[Задания]
A - Где, согласно отрывку, рассказчик простился с Юрой?
B - Перепишите без изменений ту часть отрывка, которая открывается словами с «В тот вечер» и завершается словами «спустя много времени.».

**** Исходный отрывок

В тот вечер у нас были гости из Москвы, Мими и др. Юрочка сидел полвечера, а после ушел, т<а>к к<а>к ему необходимо было быть у Анны Р<адловой>. Мы вышли что-то докупить втроем: я, он и Дм<итрий> Пр<окофьевич>. Юра будто передал меня Дм<итрию> Пр<окофьевичу> (тот до смерти был мне хорошим другом и заботился обо мне). Мы простились на углу Суворовского и 8-й Рождественской у дверей магазина. Я не помню, махнул ли он рукой на прощание… За неск<олько> дней до того он сделал лучший мой портрет – от 29 янв<аря> 38 г<ода>.
Я хочу писать скачками, как писал бы сам Юра, который не помнил хронологической связи. Вот его рассказ, как ему гадали в зеркало вскоре после нашего знакомства, не помню, до или после гороскопа Сергея Папаригопуло. Он встретился где-то с знаменитым гипнотизером (?), который заинтересовался его лицом или рукой и просил прийти на дом. Мне он рассказал спустя много времени.

********
**** Перечень записей

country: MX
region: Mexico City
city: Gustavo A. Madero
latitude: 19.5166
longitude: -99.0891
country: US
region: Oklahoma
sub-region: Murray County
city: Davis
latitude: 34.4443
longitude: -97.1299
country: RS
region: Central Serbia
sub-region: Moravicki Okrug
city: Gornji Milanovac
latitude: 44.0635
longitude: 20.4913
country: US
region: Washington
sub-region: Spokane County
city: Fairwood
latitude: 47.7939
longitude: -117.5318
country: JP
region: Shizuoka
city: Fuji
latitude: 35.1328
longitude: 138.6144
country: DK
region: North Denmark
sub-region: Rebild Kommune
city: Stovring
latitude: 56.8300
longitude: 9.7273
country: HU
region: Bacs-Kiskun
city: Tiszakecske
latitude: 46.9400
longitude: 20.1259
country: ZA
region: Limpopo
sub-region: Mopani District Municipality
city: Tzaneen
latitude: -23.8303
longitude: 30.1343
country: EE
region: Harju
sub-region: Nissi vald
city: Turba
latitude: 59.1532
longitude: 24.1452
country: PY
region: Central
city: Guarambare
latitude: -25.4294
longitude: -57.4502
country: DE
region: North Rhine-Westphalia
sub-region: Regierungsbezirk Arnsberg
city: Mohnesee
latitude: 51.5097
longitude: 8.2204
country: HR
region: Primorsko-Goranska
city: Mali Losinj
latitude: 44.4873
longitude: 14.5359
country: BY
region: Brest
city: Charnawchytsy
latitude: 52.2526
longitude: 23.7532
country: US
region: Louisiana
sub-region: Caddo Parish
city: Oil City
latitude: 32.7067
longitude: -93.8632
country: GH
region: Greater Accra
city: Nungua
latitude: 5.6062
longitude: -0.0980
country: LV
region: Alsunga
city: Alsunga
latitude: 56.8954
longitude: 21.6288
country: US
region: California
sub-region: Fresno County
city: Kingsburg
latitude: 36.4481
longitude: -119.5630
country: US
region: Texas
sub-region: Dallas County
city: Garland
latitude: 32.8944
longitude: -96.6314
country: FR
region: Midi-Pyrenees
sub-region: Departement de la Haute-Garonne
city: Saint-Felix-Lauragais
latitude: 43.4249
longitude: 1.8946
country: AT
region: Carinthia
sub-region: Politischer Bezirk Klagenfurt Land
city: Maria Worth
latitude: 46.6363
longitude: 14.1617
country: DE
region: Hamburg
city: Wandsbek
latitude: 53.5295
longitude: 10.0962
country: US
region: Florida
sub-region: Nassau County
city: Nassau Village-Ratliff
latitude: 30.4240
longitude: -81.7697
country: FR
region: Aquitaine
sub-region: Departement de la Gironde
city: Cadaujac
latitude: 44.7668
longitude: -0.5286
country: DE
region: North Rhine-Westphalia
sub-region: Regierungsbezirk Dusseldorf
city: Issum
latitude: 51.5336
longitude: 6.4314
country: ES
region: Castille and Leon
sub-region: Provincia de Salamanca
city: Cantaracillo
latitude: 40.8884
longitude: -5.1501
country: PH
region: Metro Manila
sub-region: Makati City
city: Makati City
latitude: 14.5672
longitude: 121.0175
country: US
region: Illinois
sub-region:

********

[Ответы]
A - На углу Суворовского и 8-й Рождественской, у дверей магазина.

B -
В тот вечер у нас были гости из Москвы, Мими и др. Юрочка сидел полвечера, а после ушел, т<а>к к<а>к ему необходимо было быть у Анны Р<адловой>. Мы вышли что-то докупить втроем: я, он и Дм<итрий> Пр<окофьевич>. Юра будто передал меня Дм<итрию> Пр<окофьевичу> (тот до смерти был мне хорошим другом и заботился обо мне). Мы простились на углу Суворовского и 8-й Рождественской у дверей магазина. Я не помню, махнул ли он рукой на прощание… За неск<олько> дней до того он сделал лучший мой портрет – от 29 янв<аря> 38 г<ода>.
Я хочу писать скачками, как писал бы сам Юра, который не помнил хронологической связи. Вот его рассказ, как ему гадали в зеркало вскоре после нашего знакомства, не помню, до или после гороскопа Сергея Папаригопуло. Он встретился где-то с знаменитым гипнотизером (?), который заинтересовался его лицом или рукой и просил прийти на дом. Мне он рассказал спустя много времени.